● Directions
From the data below, repeat exactly the lines from the line with "122 307 4369" to the line with "295 48 10.26", both included.

··· Records provided

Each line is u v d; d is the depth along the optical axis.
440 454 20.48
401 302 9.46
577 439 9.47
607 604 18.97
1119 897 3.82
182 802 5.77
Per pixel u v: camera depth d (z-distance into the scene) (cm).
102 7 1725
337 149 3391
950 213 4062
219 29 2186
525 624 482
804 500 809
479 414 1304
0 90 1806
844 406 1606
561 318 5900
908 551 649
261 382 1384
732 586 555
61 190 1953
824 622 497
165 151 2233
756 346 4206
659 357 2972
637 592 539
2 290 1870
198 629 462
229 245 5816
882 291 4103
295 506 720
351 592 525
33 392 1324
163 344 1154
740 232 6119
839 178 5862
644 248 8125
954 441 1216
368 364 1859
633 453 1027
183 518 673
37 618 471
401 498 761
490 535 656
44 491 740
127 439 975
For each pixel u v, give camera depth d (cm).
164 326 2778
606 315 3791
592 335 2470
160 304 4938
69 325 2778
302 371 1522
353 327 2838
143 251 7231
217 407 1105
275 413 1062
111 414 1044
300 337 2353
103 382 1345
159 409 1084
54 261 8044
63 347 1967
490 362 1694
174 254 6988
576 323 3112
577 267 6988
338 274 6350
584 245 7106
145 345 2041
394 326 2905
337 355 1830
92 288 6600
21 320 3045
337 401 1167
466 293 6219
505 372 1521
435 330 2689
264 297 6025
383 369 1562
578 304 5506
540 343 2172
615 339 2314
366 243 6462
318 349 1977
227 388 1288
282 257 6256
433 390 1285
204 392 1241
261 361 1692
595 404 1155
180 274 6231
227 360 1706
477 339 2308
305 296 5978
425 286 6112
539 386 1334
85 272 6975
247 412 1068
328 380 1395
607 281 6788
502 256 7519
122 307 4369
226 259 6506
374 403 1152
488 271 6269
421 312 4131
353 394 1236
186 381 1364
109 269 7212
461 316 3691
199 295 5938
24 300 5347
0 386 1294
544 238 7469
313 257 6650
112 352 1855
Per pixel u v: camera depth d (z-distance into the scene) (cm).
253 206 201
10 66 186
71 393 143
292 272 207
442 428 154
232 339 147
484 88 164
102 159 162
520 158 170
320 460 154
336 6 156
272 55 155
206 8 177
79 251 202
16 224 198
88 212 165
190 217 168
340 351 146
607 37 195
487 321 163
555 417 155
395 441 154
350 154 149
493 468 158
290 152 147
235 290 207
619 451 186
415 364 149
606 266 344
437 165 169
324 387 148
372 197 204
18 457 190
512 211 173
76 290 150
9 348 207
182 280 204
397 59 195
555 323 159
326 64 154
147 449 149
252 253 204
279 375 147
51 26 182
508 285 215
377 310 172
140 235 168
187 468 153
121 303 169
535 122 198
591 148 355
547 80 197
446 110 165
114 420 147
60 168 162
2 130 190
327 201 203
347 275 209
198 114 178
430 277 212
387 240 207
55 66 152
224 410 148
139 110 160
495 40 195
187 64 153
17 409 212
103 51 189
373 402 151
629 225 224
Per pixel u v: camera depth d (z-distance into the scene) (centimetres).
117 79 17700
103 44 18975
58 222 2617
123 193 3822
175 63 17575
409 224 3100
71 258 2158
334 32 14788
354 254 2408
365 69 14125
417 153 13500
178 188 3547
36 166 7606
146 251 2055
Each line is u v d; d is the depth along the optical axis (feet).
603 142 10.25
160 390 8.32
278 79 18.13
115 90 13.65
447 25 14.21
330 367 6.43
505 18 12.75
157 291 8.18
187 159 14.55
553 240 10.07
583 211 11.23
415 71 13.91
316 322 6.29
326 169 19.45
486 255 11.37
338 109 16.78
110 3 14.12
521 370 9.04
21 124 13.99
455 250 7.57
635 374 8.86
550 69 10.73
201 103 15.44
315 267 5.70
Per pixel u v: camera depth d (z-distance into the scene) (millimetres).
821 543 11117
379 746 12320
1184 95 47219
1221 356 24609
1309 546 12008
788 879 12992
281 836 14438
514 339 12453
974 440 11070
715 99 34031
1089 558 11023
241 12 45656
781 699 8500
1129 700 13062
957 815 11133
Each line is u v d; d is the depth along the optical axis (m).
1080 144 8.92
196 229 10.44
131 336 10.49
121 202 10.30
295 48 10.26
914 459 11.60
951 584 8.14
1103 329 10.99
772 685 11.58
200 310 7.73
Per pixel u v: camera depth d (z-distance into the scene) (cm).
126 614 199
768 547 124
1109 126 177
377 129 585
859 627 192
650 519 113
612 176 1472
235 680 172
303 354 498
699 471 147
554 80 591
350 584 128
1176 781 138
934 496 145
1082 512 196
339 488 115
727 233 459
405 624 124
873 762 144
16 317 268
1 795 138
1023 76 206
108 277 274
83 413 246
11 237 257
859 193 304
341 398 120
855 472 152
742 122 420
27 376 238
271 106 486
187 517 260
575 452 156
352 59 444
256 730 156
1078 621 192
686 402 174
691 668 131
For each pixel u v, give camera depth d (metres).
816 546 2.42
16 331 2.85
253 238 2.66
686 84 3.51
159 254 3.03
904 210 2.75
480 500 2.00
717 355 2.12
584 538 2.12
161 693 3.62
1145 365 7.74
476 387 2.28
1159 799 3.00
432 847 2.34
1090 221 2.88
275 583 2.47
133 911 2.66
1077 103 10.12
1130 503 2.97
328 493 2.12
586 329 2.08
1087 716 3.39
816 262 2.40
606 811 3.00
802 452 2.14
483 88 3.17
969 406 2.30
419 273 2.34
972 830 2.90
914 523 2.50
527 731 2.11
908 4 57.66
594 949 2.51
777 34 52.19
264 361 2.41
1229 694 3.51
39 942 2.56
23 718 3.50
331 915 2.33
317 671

······

● Exercise answer
122 307 4369
226 259 6506
374 403 1152
488 271 6269
421 312 4131
353 394 1236
186 381 1364
109 269 7212
461 316 3691
199 295 5938
24 300 5347
0 386 1294
544 238 7469
313 257 6650
112 352 1855
Per pixel u v: camera depth d (z-distance into the scene) (cm).
253 206 201
10 66 186
71 393 143
292 272 207
442 428 154
232 339 147
484 88 164
102 159 162
520 158 170
320 460 154
336 6 156
272 55 155
206 8 177
79 251 202
16 224 198
88 212 165
190 217 168
340 351 146
607 37 195
487 321 163
555 417 155
395 441 154
350 154 149
493 468 158
290 152 147
235 290 207
619 451 186
415 364 149
606 266 344
437 165 169
324 387 148
372 197 204
18 457 190
512 211 173
76 290 150
9 348 207
182 280 204
397 59 195
555 323 159
326 64 154
147 449 149
252 253 204
279 375 147
51 26 182
508 285 215
377 310 172
140 235 168
187 468 153
121 303 169
535 122 198
591 148 355
547 80 197
446 110 165
114 420 147
60 168 162
2 130 190
327 201 203
347 275 209
198 114 178
430 277 212
387 240 207
55 66 152
224 410 148
139 110 160
495 40 195
187 64 153
17 409 212
103 51 189
373 402 151
629 225 224
Per pixel u v: camera depth d (z-distance into the scene) (centimetres).
117 79 17700
103 44 18975
58 222 2617
123 193 3822
175 63 17575
409 224 3100
71 258 2158
334 32 14788
354 254 2408
365 69 14125
417 153 13500
178 188 3547
36 166 7606
146 251 2055
Each line is u v d; d is the depth along the optical axis (feet).
603 142 10.25
160 390 8.32
278 79 18.13
115 90 13.65
447 25 14.21
330 367 6.43
505 18 12.75
157 291 8.18
187 159 14.55
553 240 10.07
583 211 11.23
415 71 13.91
316 322 6.29
326 169 19.45
486 255 11.37
338 109 16.78
110 3 14.12
521 370 9.04
21 124 13.99
455 250 7.57
635 374 8.86
550 69 10.73
201 103 15.44
315 267 5.70
Per pixel u v: camera depth d (z-distance into the scene) (millimetres).
821 543 11117
379 746 12320
1184 95 47219
1221 356 24609
1309 546 12008
788 879 12992
281 836 14438
514 339 12453
974 440 11070
715 99 34031
1089 558 11023
241 12 45656
781 699 8500
1129 700 13062
957 815 11133
Each line is u v d; d is the depth along the optical axis (m).
1080 144 8.92
196 229 10.44
131 336 10.49
121 202 10.30
295 48 10.26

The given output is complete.